了解服务器页面是否被修改
我需要检查服务器是否修改了页面的内容,以便我可以再次检索该页面。我尝试使用 httpClient 方法使用标头响应的“Last-Modified”和“ETag”选项。但在许多页面中,这些值都缺失了。有没有其他方法可以在 JAVA 代码或任何开源工具中处理这个问题。
提前致谢
I need to check if the server has modified the contents of a page so that I can retrieve that page again. I tried using "Last-Modified" and "ETag" options of header response with httpClient method. But in many pages these values are missing. is there any other way to handle this in JAVA code or any opensource TOOL which does this.
Thanks in advance
如果你对这篇内容有疑问,欢迎到本站社区发帖提问 参与讨论,获取更多帮助,或者扫码二维码加入 Web 技术交流群。
绑定邮箱获取回复消息
由于您还没有绑定你的真实邮箱,如果其他用户或者作者回复了您的评论,将不能在第一时间通知您!
发布评论
评论(3)
唯一确定的方法是检索页面并亲自将新版本与旧版本进行比较。 Last-Modified 标头不可靠,因为它可能不存在,或者可能被某些不希望动态内容重新索引(无论出于何种原因)的网站故意欺骗。内容长度标头也可能不存在,因此您不一定依赖于此。
当您比较页面内容时,您必须决定您是否对所有更改感兴趣 - 或者只是对页面的相关内容区域进行更改,例如排除菜单、日期时间等动态元素...
如果与您自己进行比较,您可能可以只是检查各个文档的长度是否绝对相同,或者提取页面的相关内容区域并进行文本比较。要比较相似的页面,您还可以使用“sim-hash”,其中相似页面的哈希值数据彼此接近(与通常的稀疏散列相反)。

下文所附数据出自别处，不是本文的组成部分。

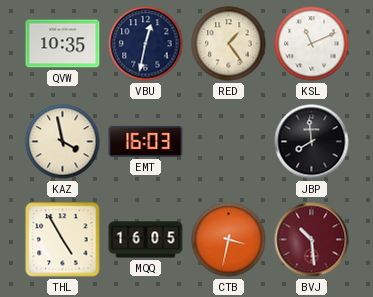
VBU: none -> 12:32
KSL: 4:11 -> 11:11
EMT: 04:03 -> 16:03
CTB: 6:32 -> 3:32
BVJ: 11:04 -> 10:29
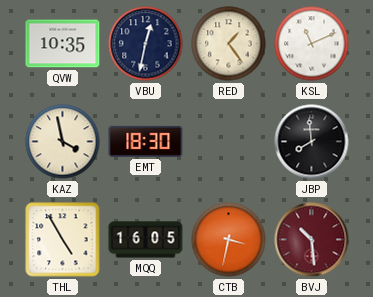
EMT: 16:03 -> 18:30
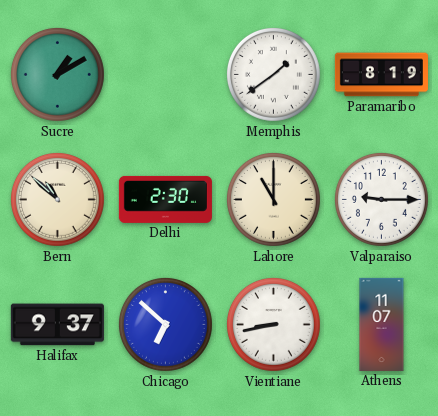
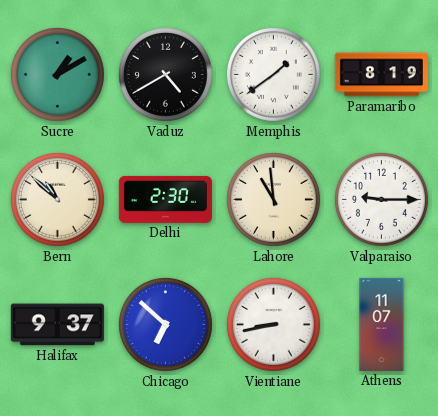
Vaduz: none -> 4:40
Lahore: 11:00 -> 10:59
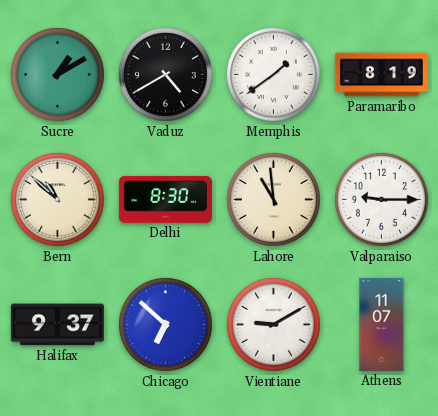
Delhi: 2:30 -> 8:30
Vientiane: 8:43 -> 9:10
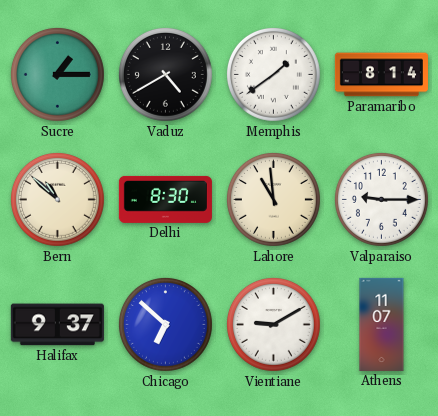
Sucre: 1:10 -> 1:15
Paramaribo: 8:19 -> 8:14
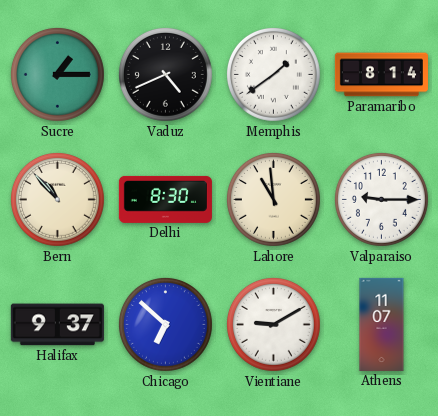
Vaduz: 4:40 -> 4:41
Bern: 10:52 -> 10:53
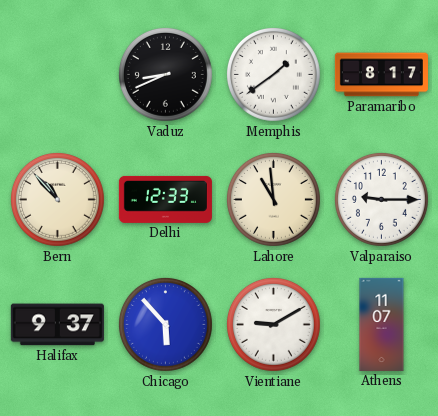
Sucre: 1:15 -> none
Vaduz: 4:41 -> 8:41
Paramaribo: 8:14 -> 8:17
Delhi: 8:30 -> 12:33
Chicago: 6:52 -> 5:53
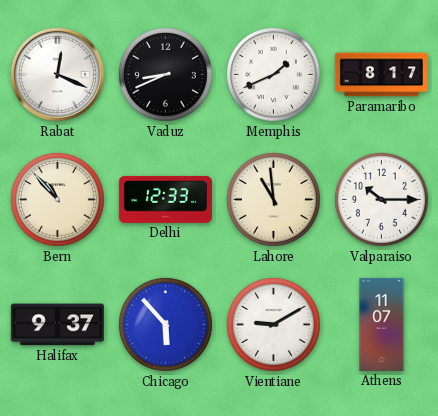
Rabat: none -> 12:19
Memphis: 1:39 -> 1:41
Valparaiso: 9:15 -> 10:15
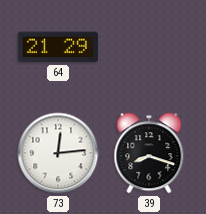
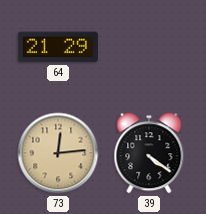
73 dial: white -> champagne
39: 8:18 -> 4:21
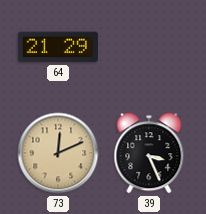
73: 12:14 -> 12:11
39: 4:21 -> 3:26
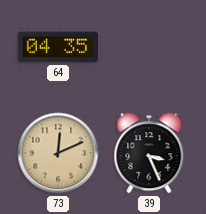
64: 21:29 -> 04:35
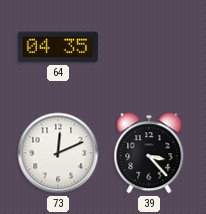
73 dial: champagne -> white
39: 3:26 -> 3:23
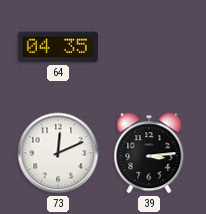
39: 3:23 -> 3:14
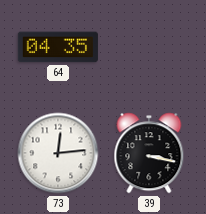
73: 12:11 -> 12:14
39: 3:14 -> 3:17
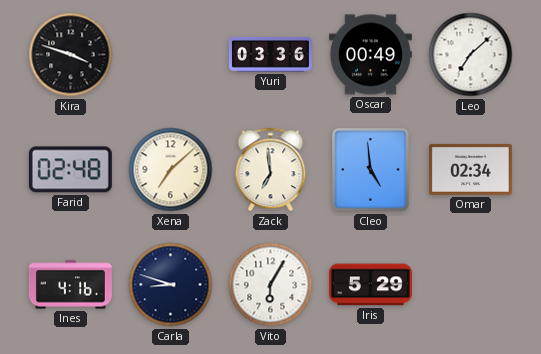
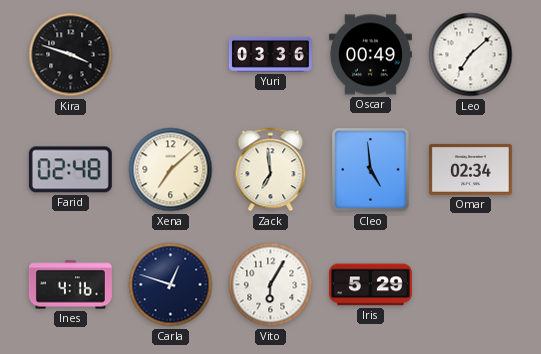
Carla: 8:48 -> 12:48
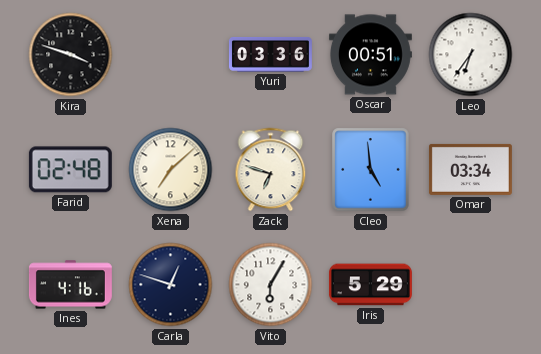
Oscar: 00:49 -> 00:51
Leo: 7:08 -> 6:36
Zack: 6:59 -> 6:48
Omar: 02:34 -> 03:34
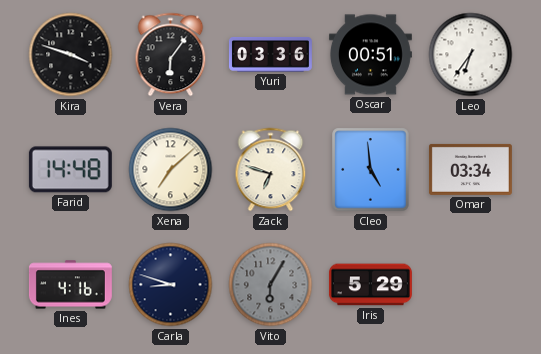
Vera: none -> 6:06
Farid: 02:48 -> 14:48
Carla: 12:48 -> 8:48
Vito dial: white -> grey
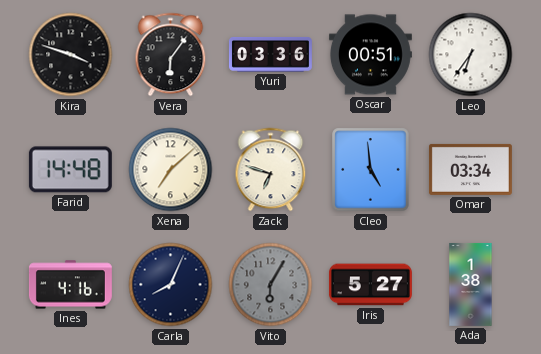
Carla: 8:48 -> 8:04
Iris: 5:29 -> 5:27
Ada: none -> 1:38
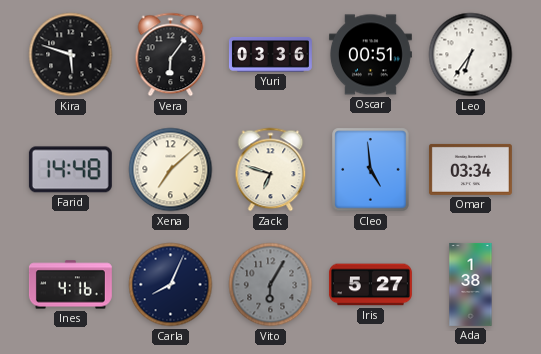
Kira: 3:48 -> 5:48
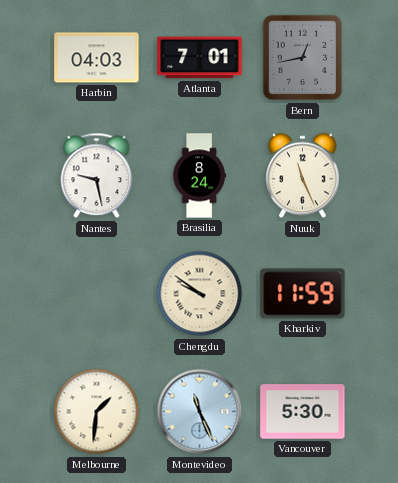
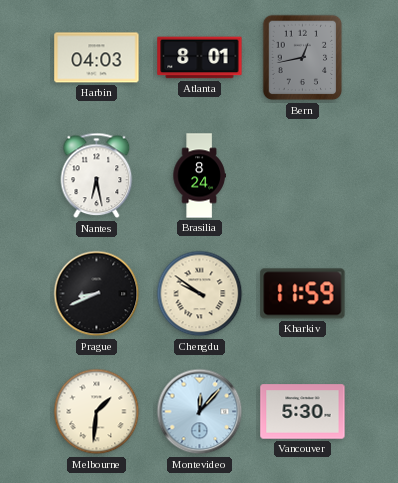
Atlanta: 7:01 -> 8:01
Nantes: 9:28 -> 6:28
Nuuk: 11:26 -> none
Prague: none -> 8:41
Montevideo: 11:26 -> 12:07
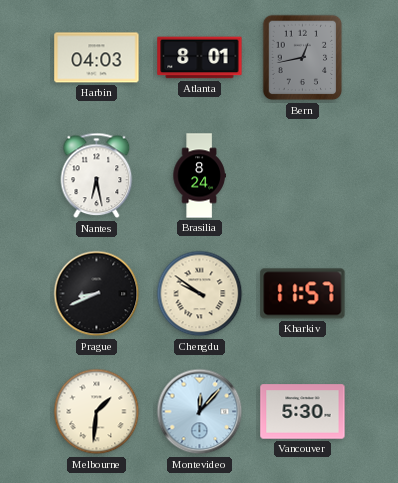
Kharkiv: 11:59 -> 11:57
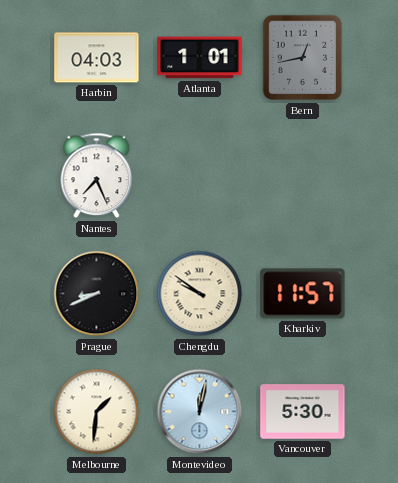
Atlanta: 8:01 -> 1:01
Nantes: 6:28 -> 7:26
Brasilia: 8:24 -> none
Montevideo: 12:07 -> 12:02
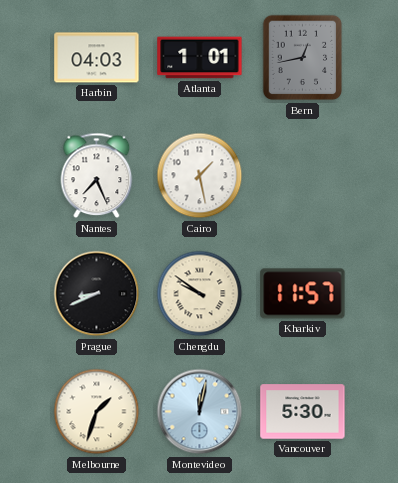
Cairo: none -> 1:28
Melbourne: 1:31 -> 1:33
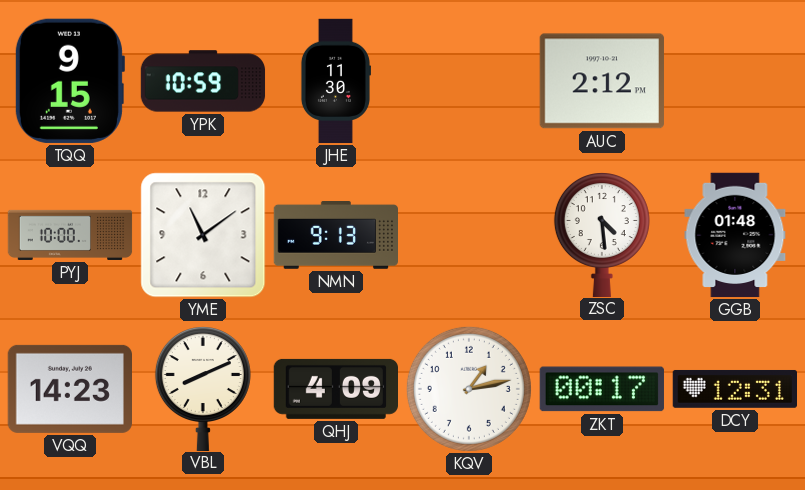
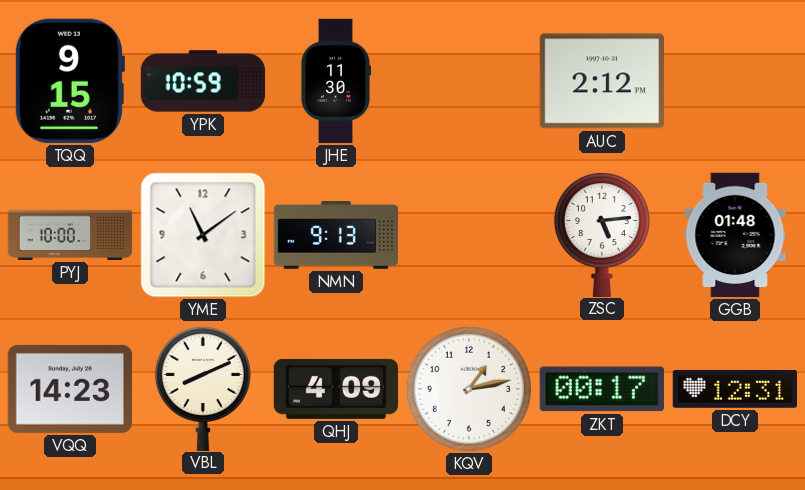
ZSC: 4:29 -> 5:14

The only way to know for sure is to retrieve the page and compare the newer with older version yourself. The Last-Modified header is unreliable as it may not be present, or it could be deliberately spoofed by some sites that do not want dynamic content re-indexed (for whatever reason). The content-length header may also not be present, so you cann't necessarily rely on this.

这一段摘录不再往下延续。